Mitochondria as Signaling Organelles Control Mammalian Stem Cell Fate

• Published in: Cell stem cell Vol. 28; no. 3; pp. 394 - 408
• Main Authors: Chakrabarty, Ram Prosad, Chandel, Navdeep S.
• Format: Journal Article
• Language: English
• Published: United States Elsevier Inc 04.03.2021
• Subjects: acetyl-CoA; Animals; Cell Differentiation; Citric Acid Cycle; epigenetics; L-2-HG; Mitochondria - metabolism; mitochondrial dynamics; pyruvate; ROS; Signal Transduction; Stem Cells; TCA cycle; TCA cycle; ROS; acetyl-CoA; L-2-HG; pyruvate; epigenetics; mitochondrial dynamics
• ISSN: 1934-5909; 1875-9777
• DOI: 10.1016/j.stem.2021.02.011

Recent evidence supports the notion that mitochondrial metabolism is necessary for the determination of stem cell fate.

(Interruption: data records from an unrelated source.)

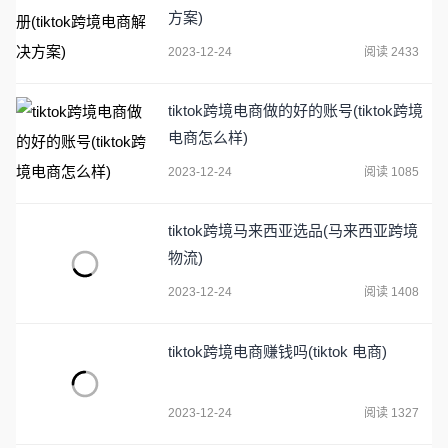
方案)
2023-12-24
阅读 2433
tiktok跨境电商做的好的账号(tiktok跨境
电商怎么样)
2023-12-24
阅读 1085
tiktok跨境马来西亚选品(马来西亚跨境
物流)
2023-12-24
阅读 1408
tiktok跨境电商赚钱吗(tiktok 电商)
2023-12-24
阅读 1327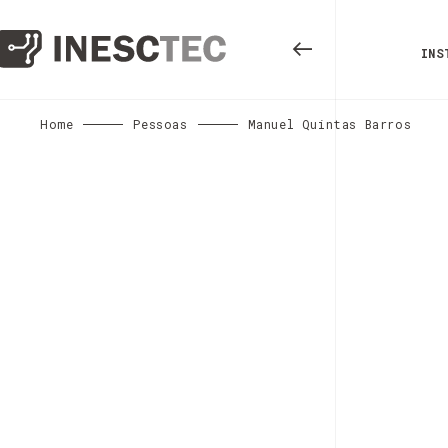
INS
Home
Pessoas
Manuel Quintas Barros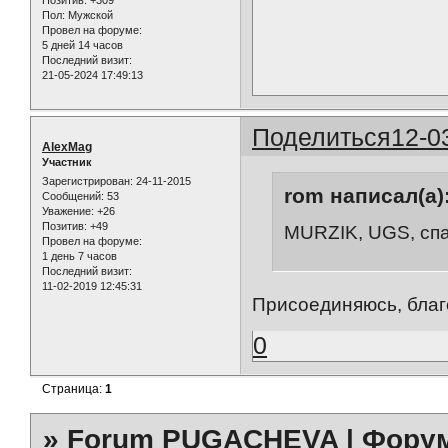
Пол:
Мужской
Провел на форуме:
5 дней 14 часов
Последний визит:
21-05-2024 17:49:13
Поделиться
12-0
AlexMag
Участник
Зарегистрирован
: 24-11-2015
rom написал(а)
Сообщений:
53
Уважение:
+26
Позитив:
+49
MURZIK, UGS, сп
Провел на форуме:
1 день 7 часов
Последний визит:
11-02-2019 12:45:31
Присоединяюсь, благ
0
Страница:
1
»
Forum PUGACHEVA | Форум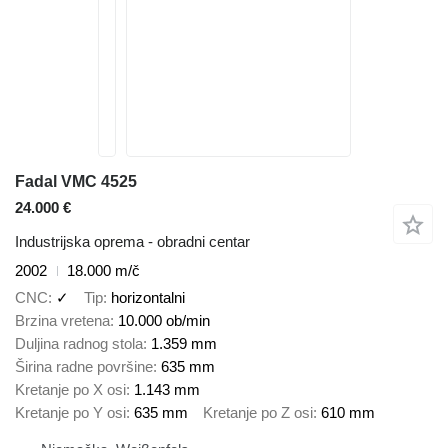
Fadal VMC 4525
24.000 €
Industrijska oprema - obradni centar
2002
18.000 m/č
CNC
✓
Tip
horizontalni
Brzina vretena
10.000 ob/min
Duljina radnog stola
1.359 mm
Širina radne površine
635 mm
Kretanje po X osi
1.143 mm
Kretanje po Y osi
635 mm
Kretanje po Z osi
610 mm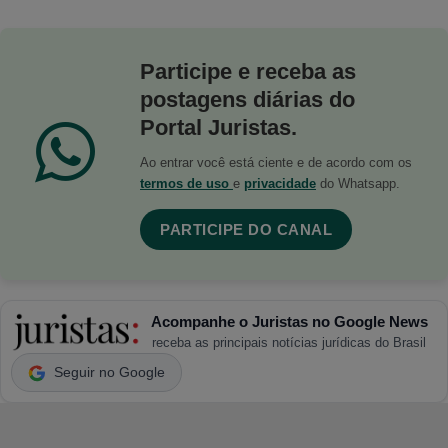
Participe e receba as
postagens diárias do
Portal Juristas.
Ao entrar você está ciente e de acordo com os
termos de uso
e
privacidade
do Whatsapp.
PARTICIPE DO CANAL
Acompanhe o Juristas no Google News
receba as principais notícias jurídicas do Brasil
Seguir no Google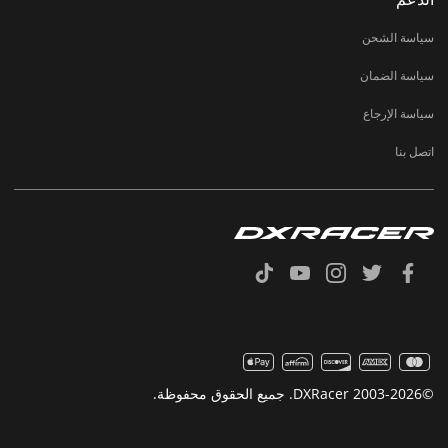
سياسة الشحن
سياسة الضمان
سياسة الإرجاع
اتصل بنا
©2003-2026 DXRacer. جميع الحقوق محفوظة.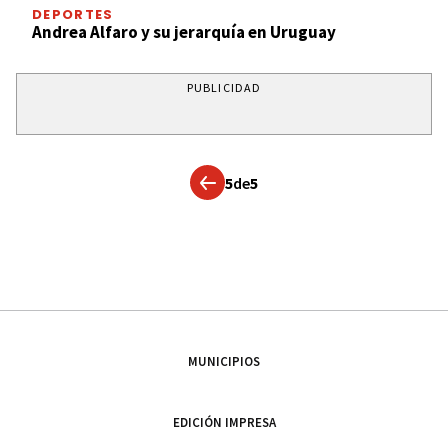
DEPORTES
Andrea Alfaro y su jerarquía en Uruguay
PUBLICIDAD
5
de
5
MUNICIPIOS
EDICIÓN IMPRESA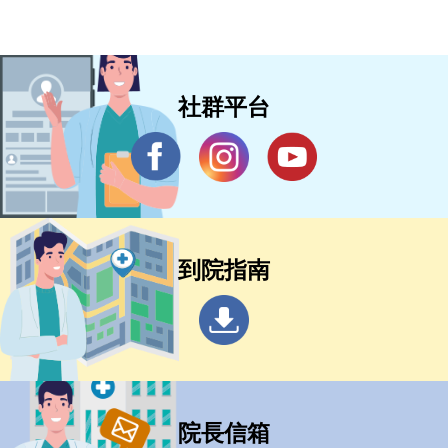
展
社群平台
到院指南
院長信箱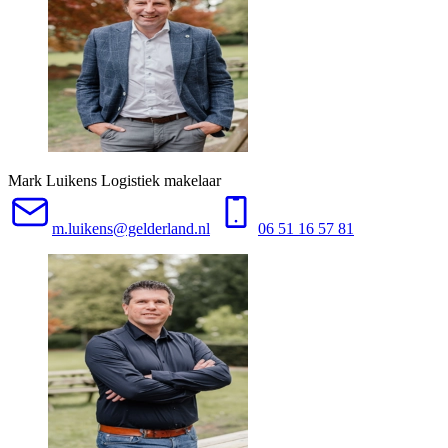
Mark Luikens
Logistiek makelaar
m.luikens@gelderland.nl
06 51 16 57 81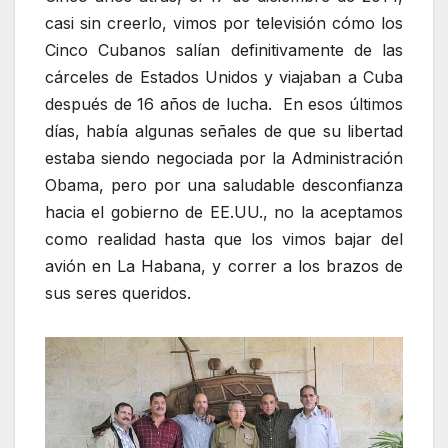
casi sin creerlo, vimos por televisión cómo los
Cinco Cubanos salían definitivamente de las
cárceles de Estados Unidos y viajaban a Cuba
después de 16 años de lucha. En esos últimos
días, había algunas señales de que su libertad
estaba siendo negociada por la Administración
Obama, pero por una saludable desconfianza
hacia el gobierno de EE.UU., no la aceptamos
como realidad hasta que los vimos bajar del
avión en La Habana, y correr a los brazos de
sus seres queridos.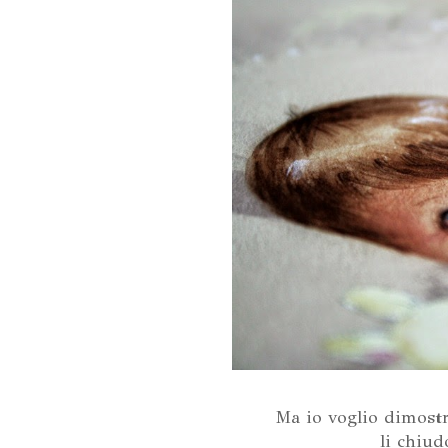
Ma io voglio dimostra
li chiud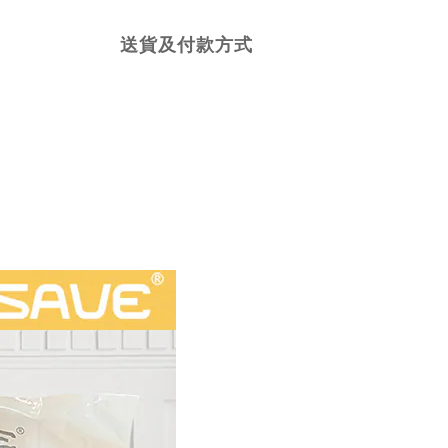
送貨及付款方式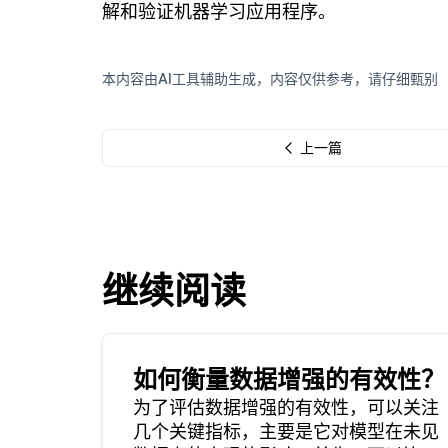
解和验证机器学习应用程序。
本内容由AI工具辅助生成，内容仅供参考，请仔细甄别
上一篇
继续阅读
如何衡量数据增强的有效性？
为了评估数据增强的有效性，可以关注
几个关键指标，主要是它对模型在未见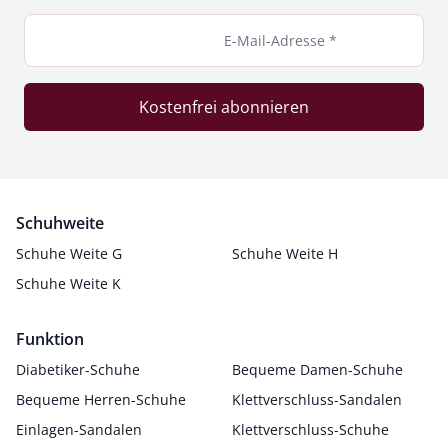
E-Mail-Adresse *
Kostenfrei abonnieren
Schuhweite
Schuhe Weite G
Schuhe Weite H
Schuhe Weite K
Funktion
Diabetiker-Schuhe
Bequeme Damen-Schuhe
Bequeme Herren-Schuhe
Klettverschluss-Sandalen
Einlagen-Sandalen
Klettverschluss-Schuhe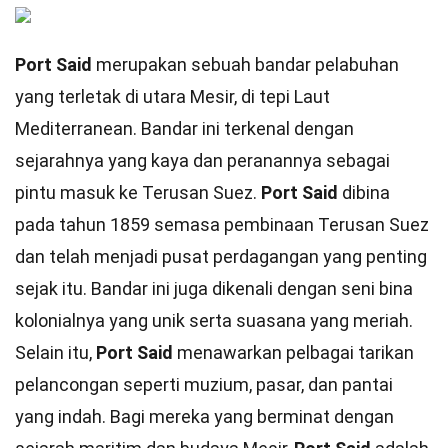
Port Said
merupakan sebuah bandar pelabuhan
yang terletak di utara Mesir, di tepi Laut
Mediterranean. Bandar ini terkenal dengan
sejarahnya yang kaya dan peranannya sebagai
pintu masuk ke Terusan Suez.
Port Said
dibina
pada tahun 1859 semasa pembinaan Terusan Suez
dan telah menjadi pusat perdagangan yang penting
sejak itu. Bandar ini juga dikenali dengan seni bina
kolonialnya yang unik serta suasana yang meriah.
Selain itu,
Port Said
menawarkan pelbagai tarikan
pelancongan seperti muzium, pasar, dan pantai
yang indah. Bagi mereka yang berminat dengan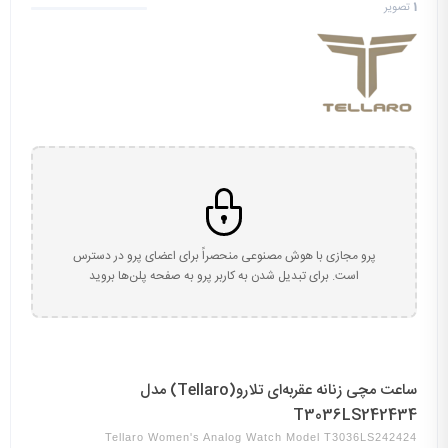
1
تصویر
پرو مجازی با هوش مصنوعی منحصراً برای اعضای پرو در دسترس
است. برای تبدیل شدن به کاربر پرو به صفحه پلن‌ها بروید
ساعت مچی زنانه عقربه‌ای تلارو(Tellaro) مدل
T3036LS242434
Tellaro Women's Analog Watch Model T3036LS242424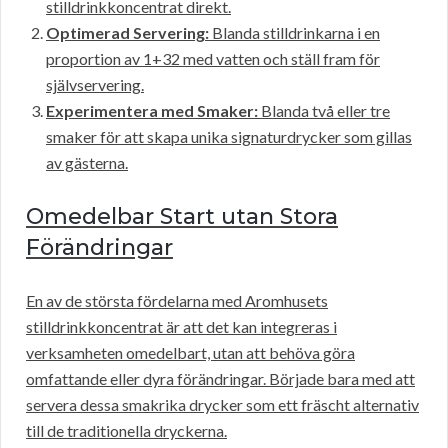
stilldrinkkoncentrat direkt.
Optimerad Servering:
Blanda stilldrinkarna i en
proportion av 1+32 med vatten och ställ fram för
självservering.
Experimentera med Smaker:
Blanda två eller tre
smaker för att skapa unika signaturdrycker som gillas
av gästerna.
Omedelbar Start utan Stora
Förändringar
En av de största fördelarna med Aromhusets
stilldrinkkoncentrat är att det kan integreras i
verksamheten omedelbart, utan att behöva göra
omfattande eller dyra förändringar. Började bara med att
servera dessa smakrika drycker som ett fräscht alternativ
till de traditionella dryckerna.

Historically, mitochondrial metabolism is linked to the production of ATP and tricarboxylic acid (TCA) cycle metabolites to support stem cell survival and growth, respectively. However, it is now clear that beyond these canonical roles, mitochondria as signaling organelles dictate stem cell fate and function. In this review, we focus on key conceptual ideas on how mitochondria control mammalian stem cell fate and function through reactive oxygen species (ROS) generation, TCA cycle metabolite production, NAD+/NADH ratio regulation, pyruvate metabolism, and mitochondrial dynamics. There is a growing appreciation that beyond the canonical roles of producing ATP and biosynthetic intermediates, mitochondria as signaling organelles can dictate stem cell fate and function. Here, we discuss multiple mechanisms by which mitochondrial metabolism controls mammalian stem cell fate.